Mr Lambert said survey results showed 64% of the association’s members in restaurants, cafes and catering companies wanted the government to mandate vaccinations, 63% wanted to be able to mandate vaccinations for their employees and 53% wanted to mandate vaccinations for their customers.
“So it certainly remains an issue and ultimately we are calling on the NSW government and the Victorian government to have a transitional [trading] period before 70%,” Mr Lambert said.
David Canny, the Victorian president of the Australian Hotels Association, said publicans would “embrace” being open only to vaccinated customers if it meant trading at capacity sooner.
“In Victoria, our members have given us directions to go to government with a process of hitting a vaccination target and that means pursuing mandatory vaccinations of staff and a vaccination passport-style system [for customers] and to pursue the opportunities that arise if that allows us to get back open again,” Mr Canny said.
The AHA expects to release a national plan this week that would require pubs to check on the vaccination status of patrons.
“It’s important we get a national approach to this so that all states can get back up and operational,” Mr Canny said.
He said the AHA was taking time to get the logistics right, in terms of how it would work at the coalface and the process around checking vaccination passports.
“We’d love to see venues that can offer a vaccinated environment being opened up earlier and get them back trading,” he said.
“So we want, pubs want, to trade their way out of this and we know we need capacity for that which means vaccination is the only way to go. We’ll look at all options here.”
For most pubs, getting staff vaccinated is a bigger immediate concern than the vaccination status of patrons.
“We think that’s the first stage.

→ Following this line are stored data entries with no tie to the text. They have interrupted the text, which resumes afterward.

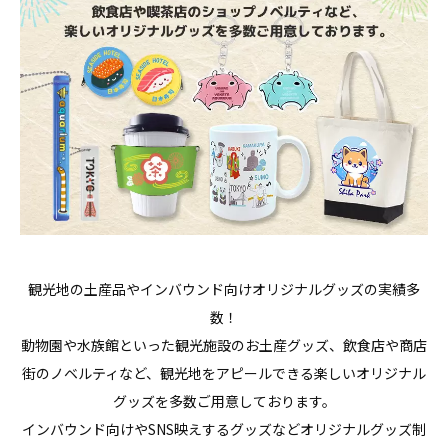
観光地の土産品やインバウンド向けオリジナルグッズの実績多
数！
動物園や水族館といった観光施設のお土産グッズ、飲食店や商店
街のノベルティなど、観光地をアピールできる楽しいオリジナル
グッズを多数ご用意しております。
インバウンド向けやSNS映えするグッズなどオリジナルグッズ制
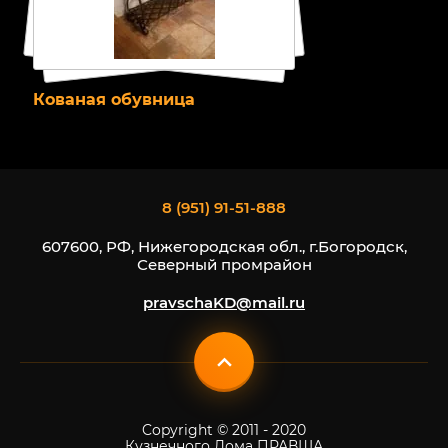
Кованая обувница
8 (951) 91-51-888
607600, РФ, Нижегородская обл., г.Богородск,
Северный промрайон
pravschaKD@mail.ru
Copyright © 2011 - 2020
Кузнечного Дома ПРАВША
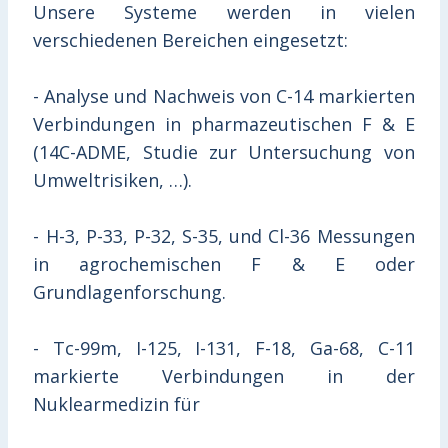
Unsere Systeme werden in vielen
verschiedenen Bereichen eingesetzt:
- Analyse und Nachweis von C-14 markierten
Verbindungen in pharmazeutischen F & E
(14C-ADME, Studie zur Untersuchung von
Umweltrisiken, …).
- H-3, P-33, P-32, S-35, und Cl-36 Messungen
in agrochemischen F & E oder
Grundlagenforschung.
- Tc-99m, I-125, I-131, F-18, Ga-68, C-11
markierte Verbindungen in der
Nuklearmedizin für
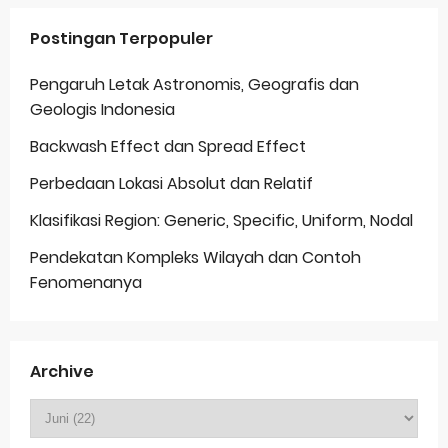
Postingan Terpopuler
Pengaruh Letak Astronomis, Geografis dan
Geologis Indonesia
Backwash Effect dan Spread Effect
Perbedaan Lokasi Absolut dan Relatif
Klasifikasi Region: Generic, Specific, Uniform, Nodal
Pendekatan Kompleks Wilayah dan Contoh
Fenomenanya
Archive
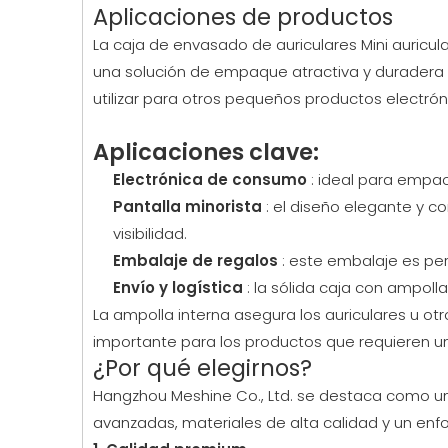
Aplicaciones de productos
La caja de envasado de auriculares Mini auricul
una solución de empaque atractiva y duradera pa
utilizar para otros pequeños productos electr
Aplicaciones clave:
Electrónica de consumo
: ideal para empac
Pantalla minorista
: el diseño elegante y c
visibilidad.
Embalaje de regalos
: este embalaje es per
Envío y logística
: la sólida caja con ampoll
La ampolla interna asegura los auriculares u ot
importante para los productos que requieren un a
¿Por qué elegirnos?
Hangzhou Meshine Co., Ltd. se destaca como un
avanzadas, materiales de alta calidad y un enfo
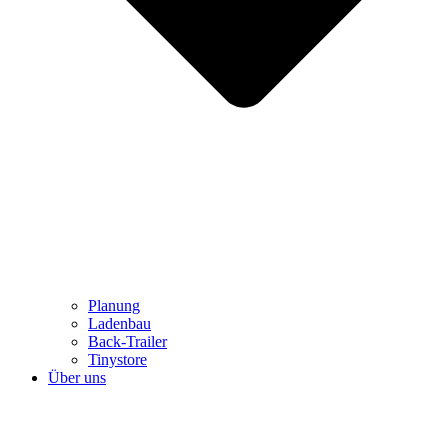
Planung
Ladenbau
Back-Trailer
Tinystore
Über uns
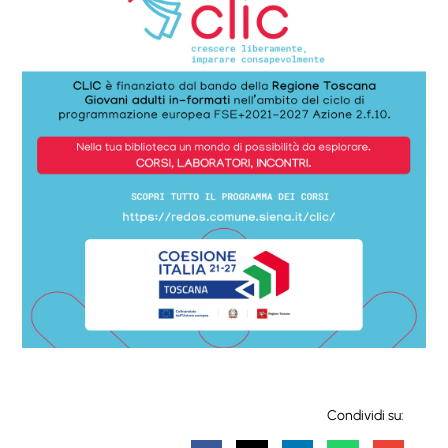
Condividi su:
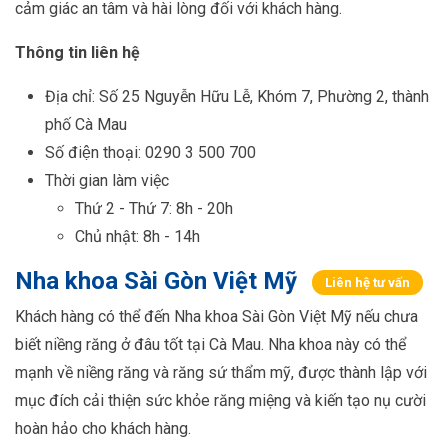
cảm giác an tâm và hài lòng đối với khách hàng.
Thông tin liên hệ
Địa chỉ: Số 25 Nguyễn Hữu Lễ, Khóm 7, Phường 2, thành
phố Cà Mau
Số điện thoại: 0290 3 500 700
Thời gian làm việc
Thứ 2 - Thứ 7: 8h - 20h
Chủ nhật: 8h - 14h
Nha khoa Sài Gòn Việt Mỹ
Liên hệ tư vấn
Khách hàng có thể đến Nha khoa Sài Gòn Việt Mỹ nếu chưa
biết niềng răng ở đâu tốt tại Cà Mau. Nha khoa này có thể
mạnh về niềng răng và răng sứ thẩm mỹ, được thành lập với
mục đích cải thiện sức khỏe răng miệng và kiến tạo nụ cười
hoàn hảo cho khách hàng.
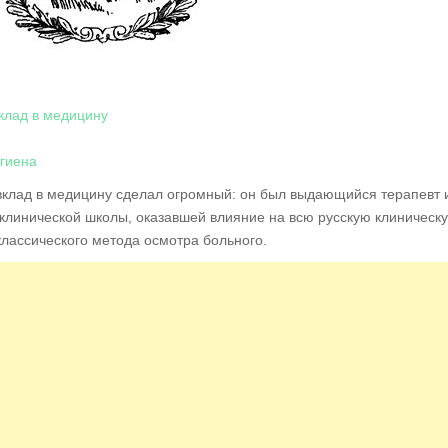
вклад в медицину
игиена
 вклад в медицину сделал огромный: он был выдающийся терапевт 
й клинической школы, оказавшей влияние на всю русскую клиническ
лассического метода осмотра больного.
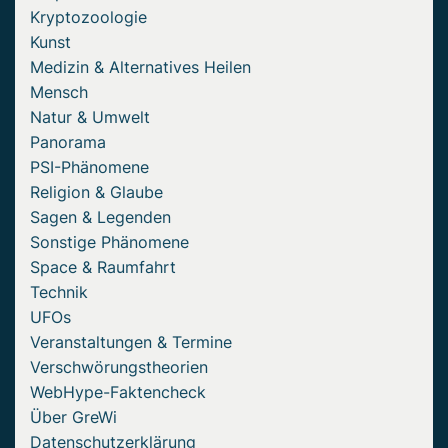
Kryptozoologie
Kunst
Medizin & Alternatives Heilen
Mensch
Natur & Umwelt
Panorama
PSI-Phänomene
Religion & Glaube
Sagen & Legenden
Sonstige Phänomene
Space & Raumfahrt
Technik
UFOs
Veranstaltungen & Termine
Verschwörungstheorien
WebHype-Faktencheck
Über GreWi
Datenschutzerklärung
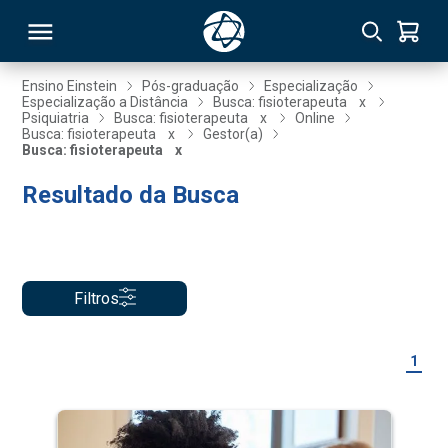
Ensino Einstein
Pós-graduação
Especialização
Especialização a Distância
Busca: fisioterapeuta
x
Psiquiatria
Busca: fisioterapeuta
x
Online
RSO
Busca: fisioterapeuta
x
Gestor(a)
Busca: fisioterapeuta
x
Resultado da Busca
TIVAS
S
IN
ONAL
Filtros
 MBA
1
NTRO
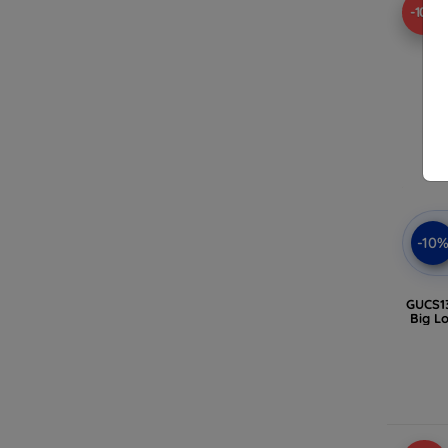
-10%
-10
GUCS1
Big L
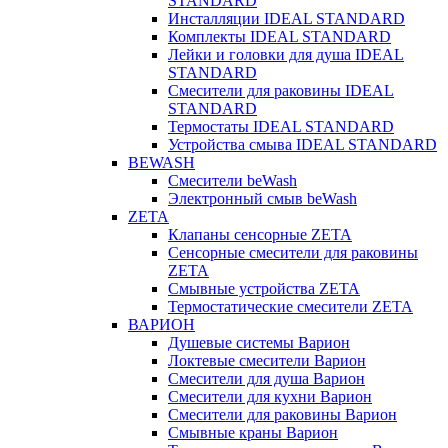
STANDARD
Инсталляции IDEAL STANDARD
Комплекты IDEAL STANDARD
Лейки и головки для душа IDEAL
STANDARD
Смесители для раковины IDEAL
STANDARD
Термостаты IDEAL STANDARD
Устройства смыва IDEAL STANDARD
BEWASH
Смесители beWash
Электронный смыв beWash
ZETA
Клапаны сенсорные ZETA
Сенсорные смесители для раковины
ZETA
Смывные устройства ZETA
Термостатические смесители ZETA
ВАРИОН
Душевые системы Варион
Локтевые смесители Варион
Смесители для душа Варион
Смесители для кухни Варион
Смесители для раковины Варион
Смывные краны Варион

Mandatory vaccination of staff, subject to the legal framework, is something we can enforce from the start,” Mr Canny said.
Mr Canny said staff overwhelmingly supported vaccinations. “It’s not just support for me saying ‘you need to be vaccinated’, it’s support for the staff member coming back to work that knows that the person next to them is vaccinated.”
The AHA is seeking legal advice on whether or not it is reasonable for publicans to mandate that all staff have their vaccinations before returning to work.
Mr Canny said for most staff, the biggest issue was the time between doses for the two main vaccinations currently on offer in Australia.
“They see that we’ll open up in November and you’ve got to have your two jabs and Pfizer is the only way to be double jabbed by November,” Mr Canny said.
The Victorian government said it will follow the national plan for reopening once the 70% vaccination threshold is reached.
“Until we have enough supply to vaccinate our state, proposals on how vaccine passports can be used in hospitality settings are not under consideration,” a government spokesman told realcommercial.com.au.
The United Workers Union, which represents hospitality workers, was approached for comment but did not respond before publication.